[Bounding box annotations]
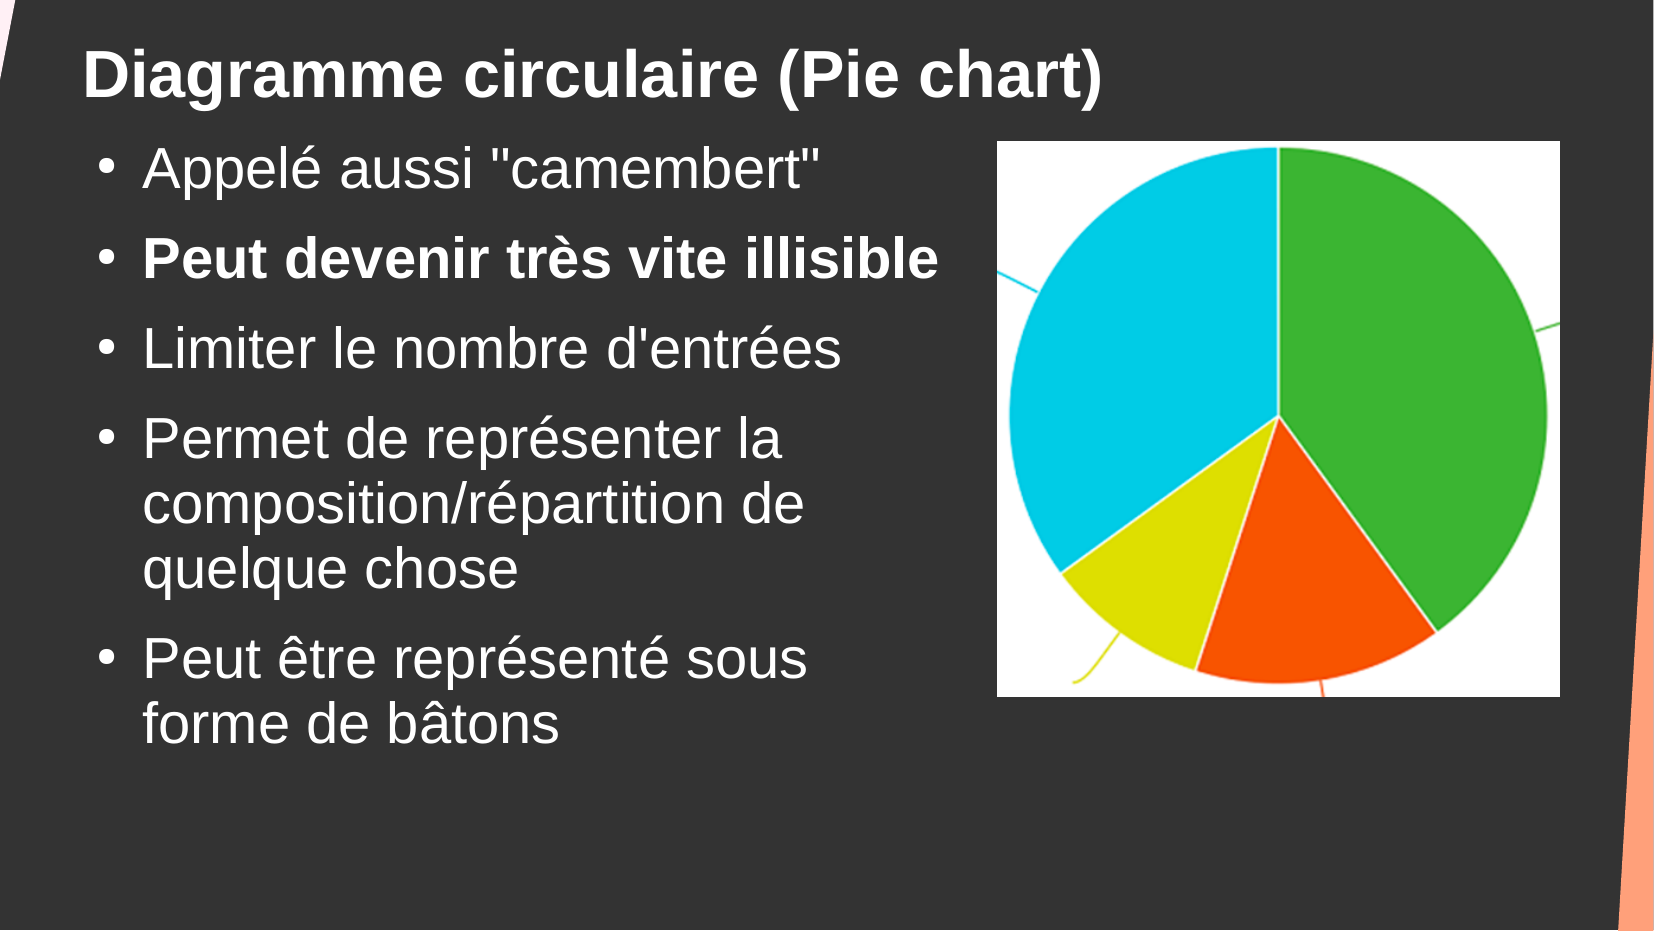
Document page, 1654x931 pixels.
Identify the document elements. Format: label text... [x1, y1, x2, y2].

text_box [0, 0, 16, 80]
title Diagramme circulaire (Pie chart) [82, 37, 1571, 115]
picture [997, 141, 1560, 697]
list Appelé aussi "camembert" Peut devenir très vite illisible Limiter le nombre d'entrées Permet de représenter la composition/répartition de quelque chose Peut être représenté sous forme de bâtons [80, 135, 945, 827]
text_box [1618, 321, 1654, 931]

▶ **Your instructions**
Output every line of the entries above as a JSON list of strings, with one string per line and blank lines skipped. Leave the pictures out of the list.

▶ **Task response**
[
  "Document page, 1654x931 pixels.",
  "Identify the document elements. Format: label text... [x1, y1, x2, y2].",
  "text_box [0, 0, 16, 80]",
  "title Diagramme circulaire (Pie chart) [82, 37, 1571, 115]",
  "picture [997, 141, 1560, 697]",
  "list Appelé aussi \"camembert\" Peut devenir très vite illisible Limiter le nombre d'entrées Permet de représenter la composition/répartition de quelque chose Peut être représenté sous forme de bâtons [80, 135, 945, 827]",
  "text_box [1618, 321, 1654, 931]"
]